There will be plenty of discussion about Furyk and his leaky performance against Sergio Garcia. Like Mickelson, Furyk also had a 1-up lead heading to 17 before missing a pair of short putts leading to bogeys, and allowing Garcia to win both holes with a pair of pars. Furyk was definitely the most contentious of Davis Love’s captain’s picks, with recent collapses at both the U.S. Open and the Bridgestone. Those tournaments are big enough, but there’s a different kind of pressure in a Ryder Cup, and it seemed like Furyk wasn’t able to handle it. Another one of Love’s captain’s picks, Steve Stricker, certainly didn’t look much better at any point during the event, not winning a single point for his team, and losing the penultimate match against Martin Kaymer.
Kaymer, by the way, provided another pair of moments that may not have been noticed, but they are worth mentioning. Go back and look at any Ryder Cup preview articles on the European team and Kaymer was likely listed as the team’s weak link. Another former world number one, Kaymer has been battling poor results, and is going through a swing change. Captain Jose Maria Olazabal clearly didn’t have a ton of faith in him, sitting him down for all but one session, before having to play him in the Sunday singles, and when he needed to, he hit solid shots and drained tough putts, including the won to clinch the victory for his side.
As for Tiger Woods, it was a disappointing few days. He never got on track with Stricker, and when he finally started to play well on Saturday afternoon, it was too late to overcome the strong play of Donald and Garcia. It was the same Tiger we’ve been watching all year, great shots and terrible ones, and shockingly, he didn’t have a chance to play a part in the win or the loss in the anchor position on Sunday. For a Ryder Cup with many moments to remember, not having anything memorable from Tiger feels a little off, but welcome to the world of golf in 2012.
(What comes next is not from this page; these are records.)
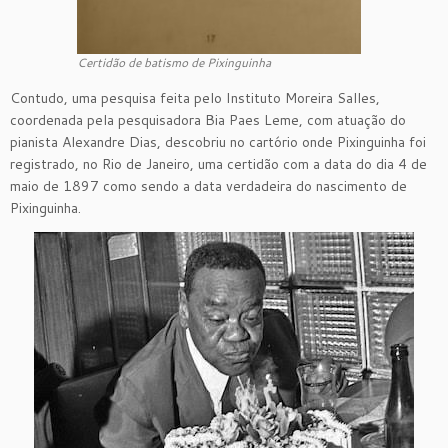
Certidão de batismo de Pixinguinha
Contudo, uma pesquisa feita pelo Instituto Moreira Salles,
coordenada pela pesquisadora Bia Paes Leme, com atuação do
pianista Alexandre Dias, descobriu no cartório onde Pixinguinha foi
registrado, no Rio de Janeiro, uma certidão com a data do dia 4 de
maio de 1897 como sendo a data verdadeira do nascimento de
Pixinguinha.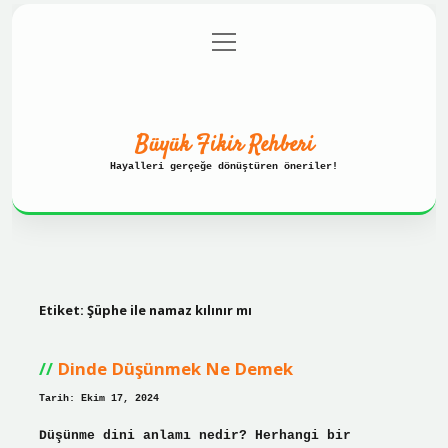
menüyü
Anasayfa
Gizlilik Politikası
aç
Yasal Uyarı
Hakkımızda
Büyük Fikir Rehberi
Hayalleri gerçeğe dönüştüren öneriler!
Etiket:
Şüphe ile namaz kılınır mı
Dinde Düşünmek Ne Demek
Tarih: Ekim 17, 2024
Düşünme dini anlamı nedir? Herhangi bir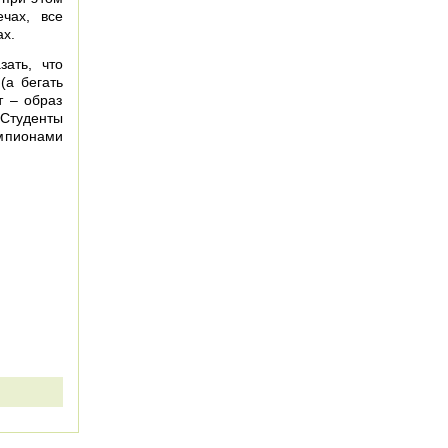
чах, все
ах.
ать, что
(а бегать
т – образ
 Студенты
емпионами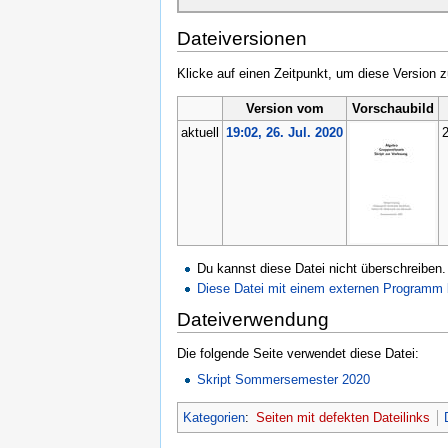
Dateiversionen
Klicke auf einen Zeitpunkt, um diese Version z
Version vom
Vorschaubild
aktuell
19:02, 26. Jul. 2020
2
Du kannst diese Datei nicht überschreiben.
Diese Datei mit einem externen Programm 
Dateiverwendung
Die folgende Seite verwendet diese Datei:
Skript Sommersemester 2020
Kategorien
:
Seiten mit defekten Dateilinks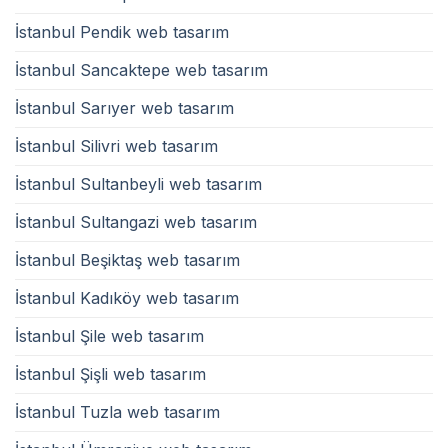
İstanbul Pendik web tasarım
İstanbul Sancaktepe web tasarım
İstanbul Sarıyer web tasarım
İstanbul Silivri web tasarım
İstanbul Sultanbeyli web tasarım
İstanbul Sultangazi web tasarım
İstanbul Beşiktaş web tasarım
İstanbul Kadıköy web tasarım
İstanbul Şile web tasarım
İstanbul Şişli web tasarım
İstanbul Tuzla web tasarım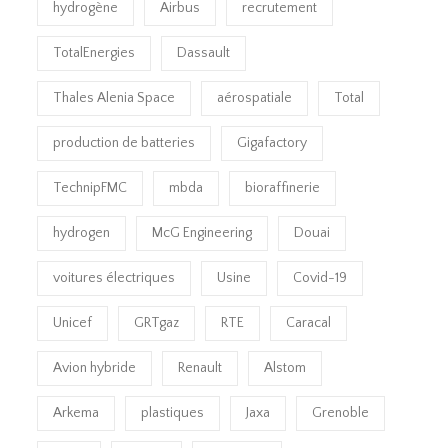
hydrogène
Airbus
recrutement
TotalEnergies
Dassault
Thales Alenia Space
aérospatiale
Total
production de batteries
Gigafactory
TechnipFMC
mbda
bioraffinerie
hydrogen
McG Engineering
Douai
voitures électriques
Usine
Covid-19
Unicef
GRTgaz
RTE
Caracal
Avion hybride
Renault
Alstom
Arkema
plastiques
Jaxa
Grenoble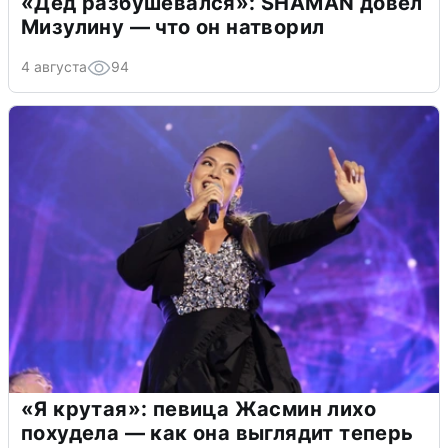
«Дед разбушевался»: SHAMAN довел
Мизулину — что он натворил
4 августа
94
«Я крутая»: певица Жасмин лихо
похудела — как она выглядит теперь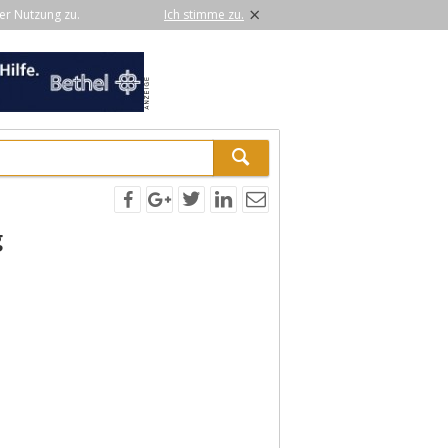
×
er Nutzung zu.
Ich stimme zu.
g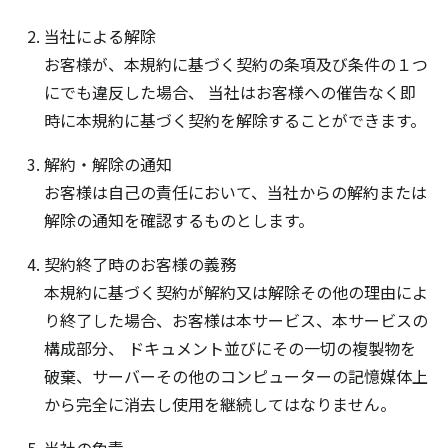
当社による解除
お客様が、本規約に基づく契約の条項及び条件の１つ
にでも違反した場合、 当社はお客様への催告なく即
時に本規約に基づく契約を解除することができます。
解約・解除の通知
お客様は自己の責任において、当社からの解約または
解除の通知を確認するものとします。
契約終了時のお客様の義務
本規約に基づく契約が解約又は解除その他の理由によ
り終了した場合、お客様は本サービス、本サービスの
構成部分、 ドキュメント並びにその一切の複製物を
破棄、サーバーその他のコンピューターの記憶媒体上
から完全に消去し使用を継続してはなりません。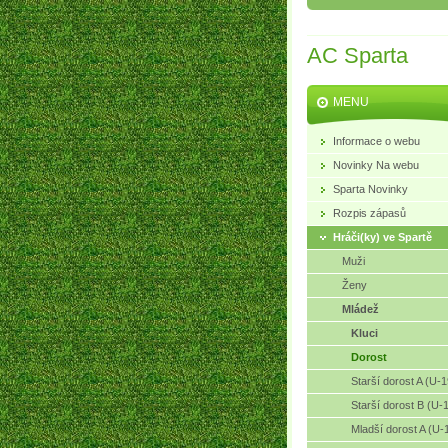
AC Sparta
MENU
Informace o webu
Novinky Na webu
Sparta Novinky
Rozpis zápasů
Hráči(ky) ve Spartě
Muži
Ženy
Mládež
Kluci
Dorost
Starší dorost A (U-1
Starší dorost B (U-
Mladší dorost A (U-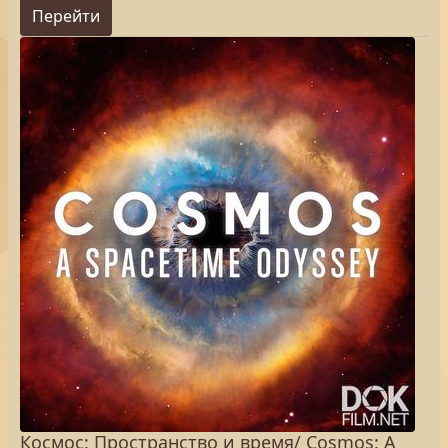
Перейти
Космос: Пространство и время/ Cosmos: A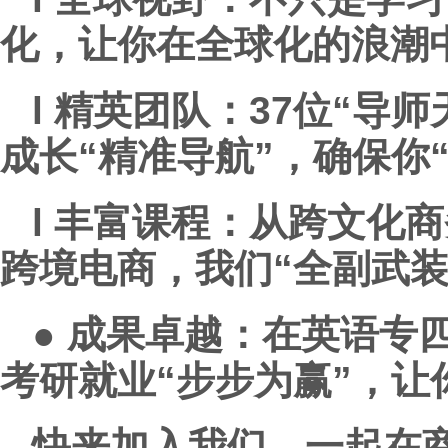
化，让你在全球化的浪潮中
l
精英团队：
37
位“导师
成长“精准导航”，确保你
l
丰富课程：
从跨文化商
跨境电商，我们“全副武装
●
成果卓越：
在英语专
考研就业“步步为赢”，让
快来加入我们，一起在商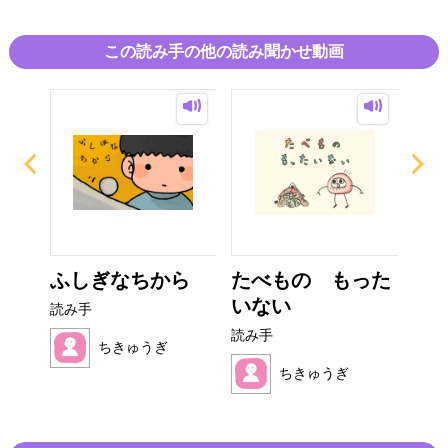
この読み手の他の読み聞かせ動画
ーの
ふしぎなちから
たべもの もった
お
..
いない
さん
読み手
読み手
読み
ちきゅうぎ
ちきゅうぎ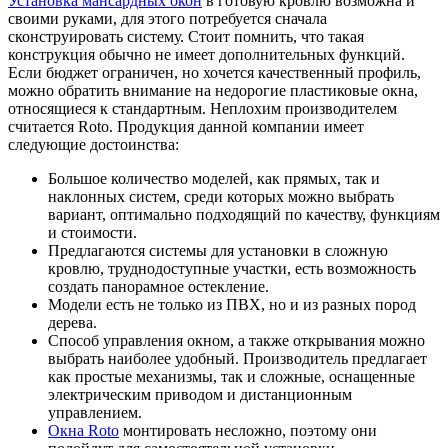
Установка мансардных окон
в готовую кровлю возможна и
своими руками, для этого потребуется сначала
сконструировать систему. Стоит помнить, что такая
конструкция обычно не имеет дополнительных функций.
Если бюджет ограничен, но хочется качественный профиль,
можно обратить внимание на недорогие пластиковые окна,
относящиеся к стандартным. Неплохим производителем
считается Roto. Продукция данной компании имеет
следующие достоинства:
Большое количество моделей, как прямых, так и
наклонных систем, среди которых можно выбрать
вариант, оптимально подходящий по качеству, функциям
и стоимости.
Предлагаются системы для установки в сложную
кровлю, труднодоступные участки, есть возможность
создать панорамное остекление.
Модели есть не только из ПВХ, но и из разных пород
дерева.
Способ управления окном, а также открывания можно
выбрать наиболее удобный. Производитель предлагает
как простые механизмы, так и сложные, оснащенные
электрическим приводом и дистанционным
управлением.
Окна Roto
монтировать несложно, поэтому они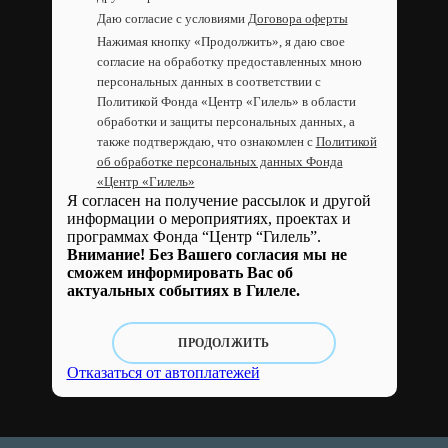
Даю согласие с условиями
Договора оферты
Нажимая кнопку «Продолжить», я даю свое
согласие на обработку предоставленных мною
персональных данных в соответствии с
Политикой Фонда «Центр «Гилель» в области
обработки и защиты персональных данных, а
также подтверждаю, что ознакомлен с
Политикой
об обработке персональных данных Фонда
«Центр «Гилель»
Я согласен на получение рассылок и другой
информации о мероприятиях, проектах и
программах Фонда “Центр “Гилель”.
Внимание! Без Вашего согласия мы не
сможем информировать Вас об
актуальных событиях в Гилеле.
ПРОДОЛЖИТЬ
Отказаться от автоплатежей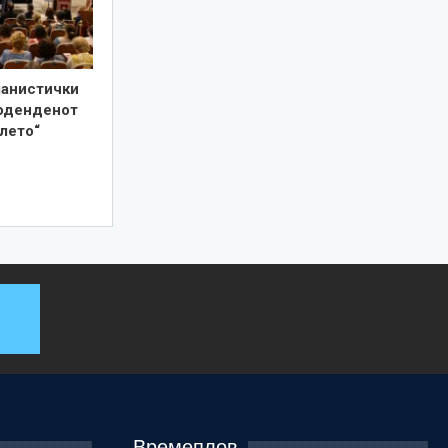
јанистички
роденденот
лето“
Времеплов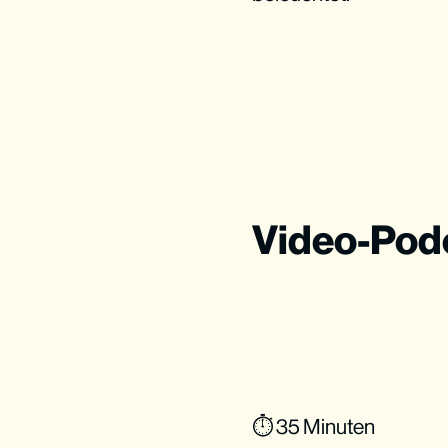
Video-Pod
⏱ 35 Minuten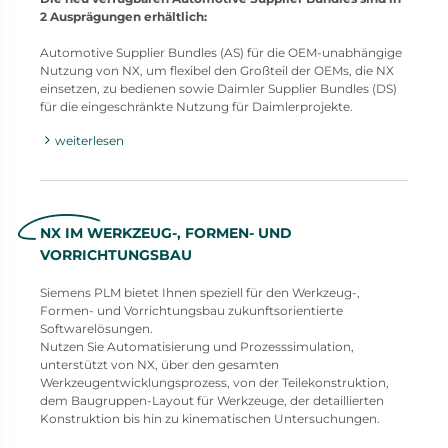
2 Ausprägungen erhältlich:
Automotive Supplier Bundles (AS) für die OEM-unabhängige
Nutzung von NX, um flexibel den Großteil der OEMs, die NX
einsetzen, zu bedienen sowie Daimler Supplier Bundles (DS)
für die eingeschränkte Nutzung für Daimlerprojekte.
weiterlesen
NX IM WERKZEUG-, FORMEN- UND
VORRICHTUNGSBAU
Siemens PLM bietet Ihnen speziell für den Werkzeug-,
Formen- und Vorrichtungsbau zukunftsorientierte
Softwarelösungen.
Nutzen Sie Automatisierung und Prozesssimulation,
unterstützt von NX, über den gesamten
Werkzeugentwicklungsprozess, von der Teilekonstruktion,
dem Baugruppen-Layout für Werkzeuge, der detaillierten
Konstruktion bis hin zu kinematischen Untersuchungen.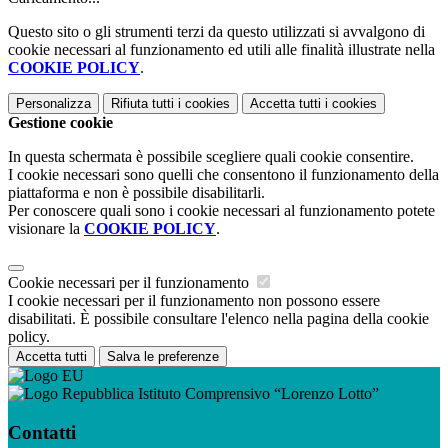
Questo sito o gli strumenti terzi da questo utilizzati si avvalgono di
cookie necessari al funzionamento ed utili alle finalità illustrate nella
COOKIE POLICY
.
Personalizza
Rifiuta tutti
i cookies
Accetta tutti
i cookies
Gestione cookie
In questa schermata è possibile scegliere quali cookie consentire.
I cookie necessari sono quelli che consentono il funzionamento della
piattaforma e non è possibile disabilitarli.
Per conoscere quali sono i cookie necessari al funzionamento potete
visionare la
COOKIE POLICY
.
Cookie necessari per il funzionamento
I cookie necessari per il funzionamento non possono essere
disabilitati. È possibile consultare l'elenco nella pagina della cookie
policy.
Accetta tutti
Salva le preferenze
Istituto Comprensivo “Lorenzo Lotto”
Contatti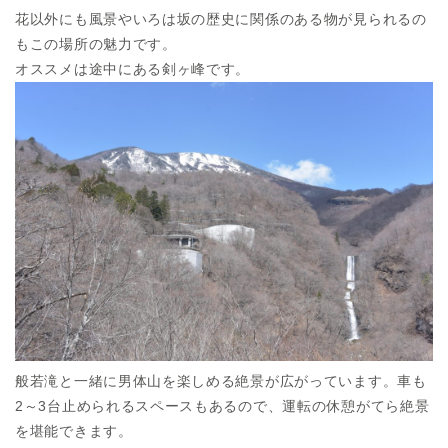
花以外にも風景やいろは坂の歴史に関係のある物が見られるの
もこの場所の魅力です。
オススメは途中にある剣ヶ峰です。
般若滝と一緒に男体山を楽しめる絶景が広がっています。車も
2～3台止められるスペースもあるので、運転の休憩がてら絶景
を堪能できます。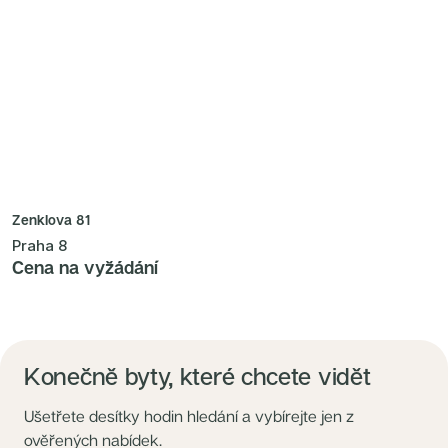
Zenklova 81
Praha 8
Cena na vyžádání
Konečně byty, které chcete vidět
Ušetřete desítky hodin hledání a vybírejte jen z
ověřených nabídek.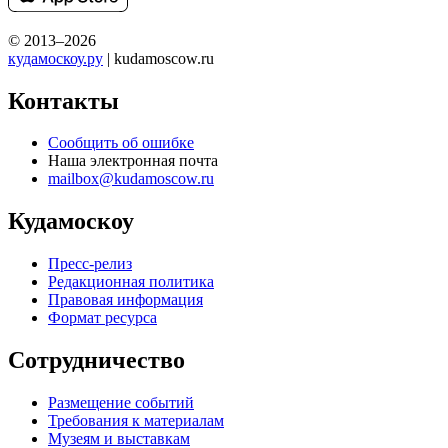
© 2013–2026
кудамоскоу.ру
| kudamoscow.ru
Контакты
Сообщить об ошибке
Наша электронная почта
mailbox@kudamoscow.ru
Кудамоскоу
Пресс-релиз
Редакционная политика
Правовая информация
Формат ресурса
Сотрудничество
Размещение событий
Требования к материалам
Музеям и выставкам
As Jason Sobel pointed out on Twitter, the narrative in North America was that it was an American win in 1999 at Brookline, but this time, the focus won’t be on the greatness of Europe on Sunday, it’ll be on an American collapse. I don’t think that’s necessarily fair or unfair. The reality is, it’s a probably a little bit of both, with great and poor play on both sides. Yes, Europe retained the Ryder Cup, but what I’ll remember is the way that it happened. Moments of dizzying highs and tremendous lows. Golf may never recapture what it had on Sunday, but much like 1999 at Brookline, 2012 at Medinah will never be forgotten.